*** Opening EXERCISE INPUTS ***

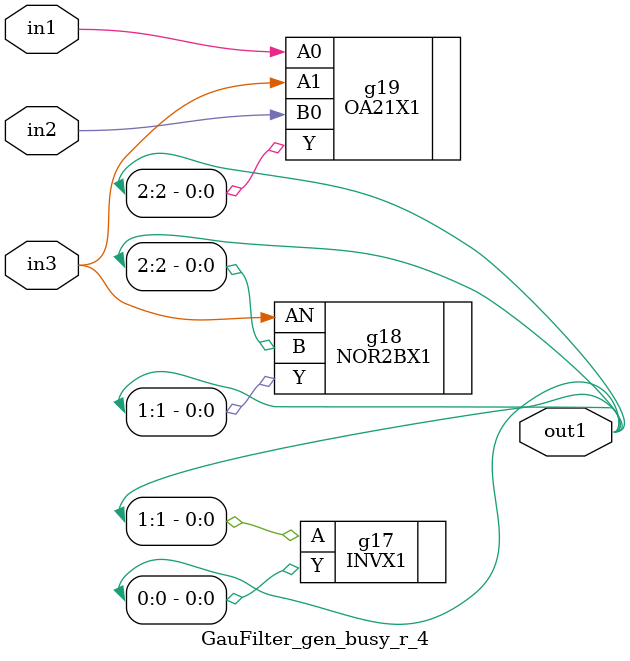
<source format=v>
`timescale 1ps / 1ps


module GauFilter_gen_busy_r_4(in1, in2, in3, out1);
  input in1, in2, in3;
  output [2:0] out1;
  wire in1, in2, in3;
  wire [2:0] out1;
  INVX1 g17(.A (out1[1]), .Y (out1[0]));
  NOR2BX1 g18(.AN (in3), .B (out1[2]), .Y (out1[1]));
  OA21X1 g19(.A0 (in1), .A1 (in3), .B0 (in2), .Y (out1[2]));
endmodule


</source>
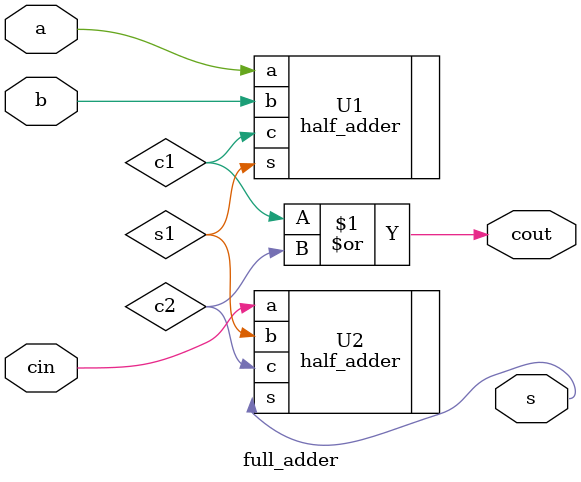
<source format=v>
`timescale 1ns / 1ps
module full_adder(a, b, cin, s, cout);
	input a, b, cin;
	output s, cout;
	
	wire s1;
	wire c1, c2;
	
	half_adder U1 (.a(a), .b(b), .s(s1), .c(c1));
	half_adder U2 (.a(cin), .b(s1), .s(s), .c(c2));
	
	assign cout = c1 | c2;
	
endmodule

</source>
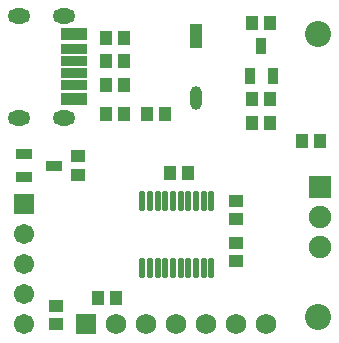
<source format=gts>
G04*
G04 #@! TF.GenerationSoftware,Altium Limited,Altium Designer,21.6.1 (37)*
G04*
G04 Layer_Color=8388736*
%FSLAX25Y25*%
%MOIN*%
G70*
G04*
G04 #@! TF.SameCoordinates,623A30CF-433B-4B46-B165-7DC5B4DDAD39*
G04*
G04*
G04 #@! TF.FilePolarity,Negative*
G04*
G01*
G75*
%ADD16R,0.04461X0.04658*%
%ADD17R,0.04658X0.04461*%
%ADD18R,0.05721X0.03556*%
%ADD19R,0.08674X0.03950*%
%ADD20R,0.08674X0.03792*%
%ADD21R,0.08674X0.03556*%
%ADD22R,0.03556X0.05721*%
%ADD23O,0.03950X0.07887*%
%ADD24R,0.03950X0.07887*%
%ADD25O,0.02178X0.06706*%
%ADD26R,0.07493X0.07493*%
%ADD27C,0.07493*%
%ADD28C,0.08674*%
%ADD29O,0.07493X0.05131*%
%ADD30C,0.06706*%
%ADD31R,0.06706X0.06706*%
%ADD32R,0.06896X0.06896*%
%ADD33C,0.06896*%
D16*
X35568Y79600D02*
D03*
X41631D02*
D03*
X55231Y79500D02*
D03*
X49169D02*
D03*
X90305Y84425D02*
D03*
X84242D02*
D03*
Y109834D02*
D03*
X90305D02*
D03*
X35520Y105069D02*
D03*
X41583D02*
D03*
Y97122D02*
D03*
X35520D02*
D03*
X41583Y89176D02*
D03*
X35520D02*
D03*
X90232Y76713D02*
D03*
X84168D02*
D03*
X62894Y59900D02*
D03*
X56831D02*
D03*
X38800Y18400D02*
D03*
X32737D02*
D03*
X106800Y70600D02*
D03*
X100737D02*
D03*
D17*
X78781Y30569D02*
D03*
Y36632D02*
D03*
Y50659D02*
D03*
Y44596D02*
D03*
X26133Y65431D02*
D03*
Y59368D02*
D03*
X18800Y15574D02*
D03*
Y9511D02*
D03*
D18*
X18043Y62400D02*
D03*
X8200Y58660D02*
D03*
Y66140D02*
D03*
D19*
X24710Y84481D02*
D03*
Y106135D02*
D03*
D20*
Y89324D02*
D03*
Y101292D02*
D03*
D21*
Y93339D02*
D03*
Y97276D02*
D03*
D22*
X87274Y102198D02*
D03*
X91014Y92355D02*
D03*
X83533D02*
D03*
D23*
X65610Y84875D02*
D03*
D24*
Y105741D02*
D03*
D25*
X47539Y28150D02*
D03*
X50098D02*
D03*
X52658D02*
D03*
X55216D02*
D03*
X57776D02*
D03*
X60335D02*
D03*
X62894D02*
D03*
X65453D02*
D03*
X68012D02*
D03*
X70571D02*
D03*
X47539Y50590D02*
D03*
X50098D02*
D03*
X52658D02*
D03*
X55216D02*
D03*
X57776D02*
D03*
X60335D02*
D03*
X62894D02*
D03*
X65453D02*
D03*
X68012D02*
D03*
X70571D02*
D03*
D26*
X106800Y55200D02*
D03*
D27*
Y45200D02*
D03*
Y35200D02*
D03*
D28*
X106299Y106299D02*
D03*
Y11811D02*
D03*
D29*
X21561Y78300D02*
D03*
Y112316D02*
D03*
X6600D02*
D03*
Y78300D02*
D03*
D30*
X8200Y9511D02*
D03*
Y19511D02*
D03*
Y29511D02*
D03*
Y39511D02*
D03*
D31*
Y49511D02*
D03*
D32*
X28800Y9425D02*
D03*
D33*
X68852Y9511D02*
D03*
X78851D02*
D03*
X88851D02*
D03*
X58800Y9415D02*
D03*
X48800D02*
D03*
X38800D02*
D03*
M02*

</source>
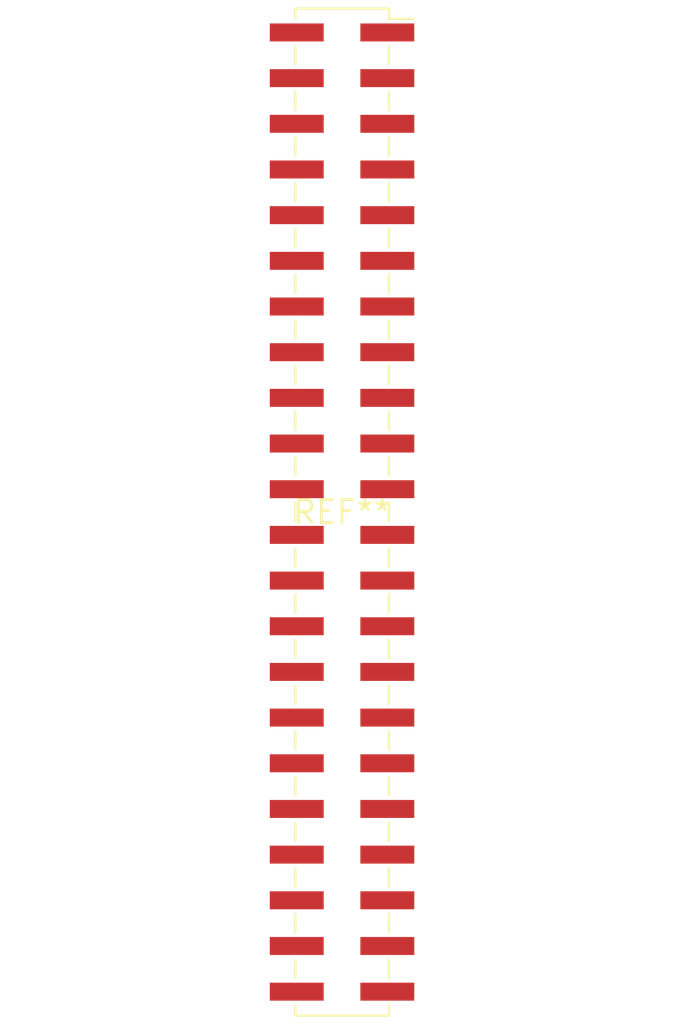
<source format=kicad_pcb>
(kicad_pcb (version 20240108) (generator pcbnew)

  (general
    (thickness 1.6)
  )

  (paper "A4")
  (layers
    (0 "F.Cu" signal)
    (31 "B.Cu" signal)
    (32 "B.Adhes" user "B.Adhesive")
    (33 "F.Adhes" user "F.Adhesive")
    (34 "B.Paste" user)
    (35 "F.Paste" user)
    (36 "B.SilkS" user "B.Silkscreen")
    (37 "F.SilkS" user "F.Silkscreen")
    (38 "B.Mask" user)
    (39 "F.Mask" user)
    (40 "Dwgs.User" user "User.Drawings")
    (41 "Cmts.User" user "User.Comments")
    (42 "Eco1.User" user "User.Eco1")
    (43 "Eco2.User" user "User.Eco2")
    (44 "Edge.Cuts" user)
    (45 "Margin" user)
    (46 "B.CrtYd" user "B.Courtyard")
    (47 "F.CrtYd" user "F.Courtyard")
    (48 "B.Fab" user)
    (49 "F.Fab" user)
    (50 "User.1" user)
    (51 "User.2" user)
    (52 "User.3" user)
    (53 "User.4" user)
    (54 "User.5" user)
    (55 "User.6" user)
    (56 "User.7" user)
    (57 "User.8" user)
    (58 "User.9" user)
  )

  (setup
    (pad_to_mask_clearance 0)
    (pcbplotparams
      (layerselection 0x00010fc_ffffffff)
      (plot_on_all_layers_selection 0x0000000_00000000)
      (disableapertmacros false)
      (usegerberextensions false)
      (usegerberattributes false)
      (usegerberadvancedattributes false)
      (creategerberjobfile false)
      (dashed_line_dash_ratio 12.000000)
      (dashed_line_gap_ratio 3.000000)
      (svgprecision 4)
      (plotframeref false)
      (viasonmask false)
      (mode 1)
      (useauxorigin false)
      (hpglpennumber 1)
      (hpglpenspeed 20)
      (hpglpendiameter 15.000000)
      (dxfpolygonmode false)
      (dxfimperialunits false)
      (dxfusepcbnewfont false)
      (psnegative false)
      (psa4output false)
      (plotreference false)
      (plotvalue false)
      (plotinvisibletext false)
      (sketchpadsonfab false)
      (subtractmaskfromsilk false)
      (outputformat 1)
      (mirror false)
      (drillshape 1)
      (scaleselection 1)
      (outputdirectory "")
    )
  )

  (net 0 "")

  (footprint "PinSocket_2x22_P2.54mm_Vertical_SMD" (layer "F.Cu") (at 0 0))

)

</source>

*** Closing EXERCISE INPUTS ***

### TASK PROMPT
What lines of the material above include "cout"? Copy each one.

### ANSWER AREA
module full_adder(a, b, cin, s, cout);
	output s, cout;
	assign cout = c1 | c2;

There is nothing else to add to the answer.